Restructuring and other charges for the year ended December 31, 2016 and 2015 were $10,252 and $5,988, respectively, consisting primarily of employee termination charges and costs associated with the Euticals Acquisition restructuring plan, costs associated with the closure and related transfer of continuing products from the Holywell, U.K. facility to the Company’s other manufacturing locations, and resource optimization and lease termination charges at the Company’s Singapore facility.

 

2014 Activities

 

In the third quarter of 2014, the Company recorded restructuring charges related to optimizing both the Singapore and Hyderabad, India facilities.
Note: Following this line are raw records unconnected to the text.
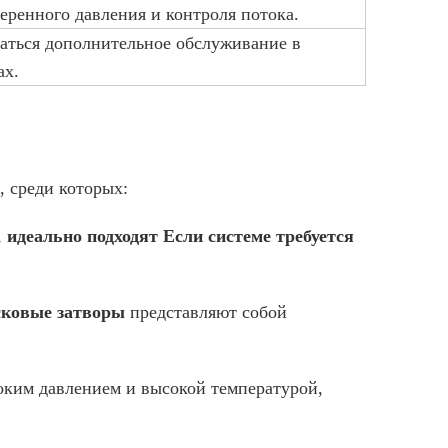
еренного давления и контроля потока.
аться дополнительное обслуживание в
ах.
, среди которых:
,
идеально подходят Если системе требуется
сковые затворы
представляют собой
оким давлением и высокой температурой,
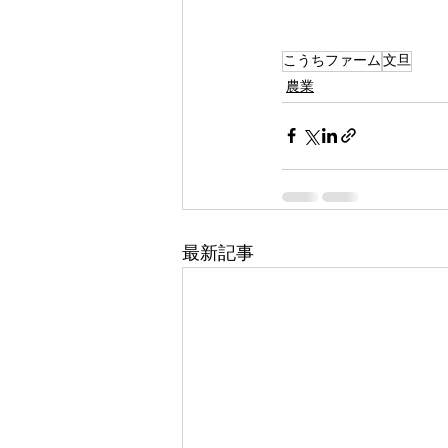
こうちファーム
文旦
農業
最新記事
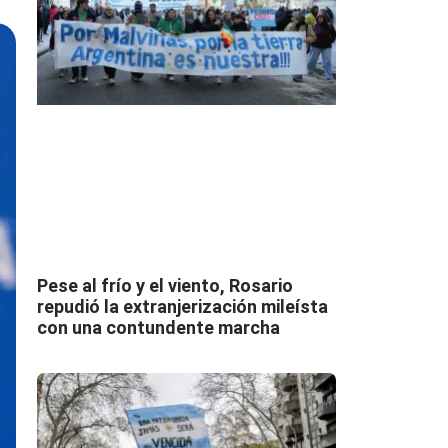
Pese al frío y el viento, Rosario
repudió la extranjerización mileísta
con una contundente marcha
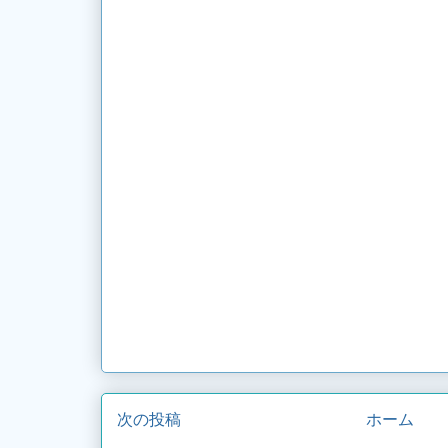
次の投稿
ホーム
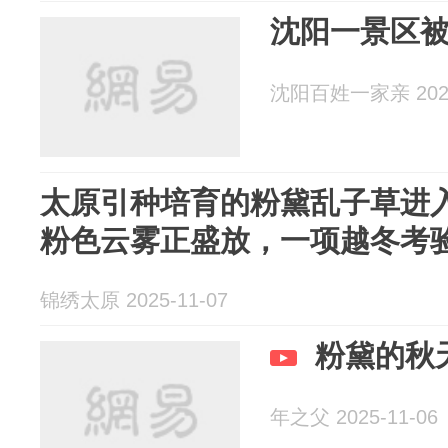
沈阳一景区
沈阳百姓一家亲 2025
太原引种培育的粉黛乱子草进
粉色云雾正盛放，一项越冬考
锦绣太原 2025-11-07
粉黛的秋
年之父 2025-11-06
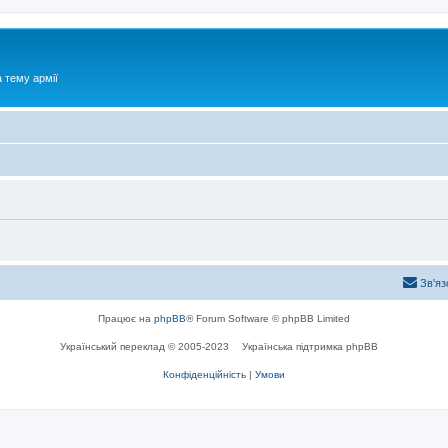
 тему армії
Зв'яз
Працює на
phpBB
® Forum Software © phpBB Limited
Український переклад © 2005-2023
Українська підтримка phpBB
Конфіденційність
|
Умови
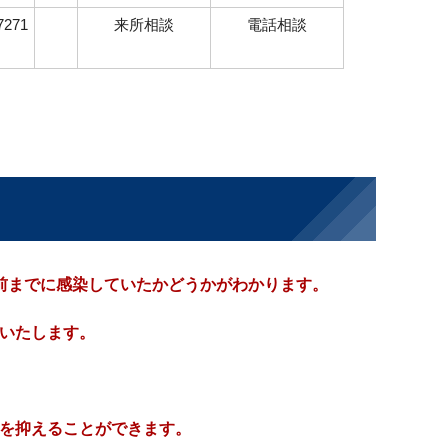
7271
来所相談
電話相談
月前までに感染していたかどうかがわかります。
内いたします。
症を抑えることができます。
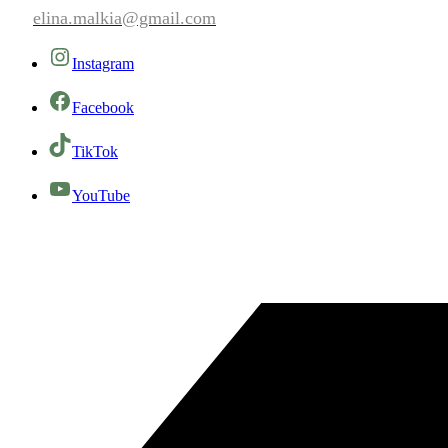
elina.malkia@gmail.com
Instagram
Facebook
TikTok
YouTube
In the second quarter of 2014, the Company announced a restructuring plan transitioning activities at its Syracuse, NY site to the Company’s other sites and ceased operations in Syracuse at the end of June 2014. The actions taken are consistent with the Company’s ongoing efforts to consolidate its facility resources to more effectively utilize its discovery and development resource pool and to further reduce its facility cost structure.

 

In connection with these activities, the Company recorded restructuring charges in its DDS operating segment of $3,357 during 2014. These amounts primarily consisted of termination benefits, lease termination settlements, and charges related to additional operating costs of the Syracuse site.

 

In conjunction with the Cedarburg acquisition in April 2014, the Company assumed a restructuring liability of $1,134 related to Cedarburg’s Denver, Colorado facility consisting of lease termination and related costs. Cedarburg commenced this restructuring activity during the fourth quarter of 2013.

 

  F- 24  

 

  

ALBANY MOLECULAR RESEARCH, INC.

 

NOTES TO THE CONSOLIDATED FINANCIAL STATEMENTS

December 31, 2016, 2015 and 2014

(In thousands, except for per share amounts)

 

The following tables display the restructuring activity and liability balances for the years ended and as of December 31, 2016 and 2015:

 

    Balance at
January 1,
2016
    Charges/
(reversals)
    Amounts
Paid
    Foreign
Currency
Translation &
Other
Adjustments
(1)
    Balance at
December 31,
2016
 
Termination benefits and personnel realignment   $ 539     $ 7,069     $ (3,003 )   $ (134 )   $ 4,471  
Lease termination and relocation charges     2,153       (39 )     (2,028 )     57       143  
Other     -       3,222       (1,691 )     (1,531 )     -  
Total   $ 2,692     $ 10,252     $ (6,722 )   $ (1,608 )   $ 4,614  

 

(1)

Included in restructuring charges are a non-cash inventory charge of $420 related to the Company’s Varese facility and non-cash accelerated depreciation charges of $1,145 related to the Company’s Singapore facility. These charges are not liabilities at December 31 st and as such, are reported as adjustments in the “Other” line above.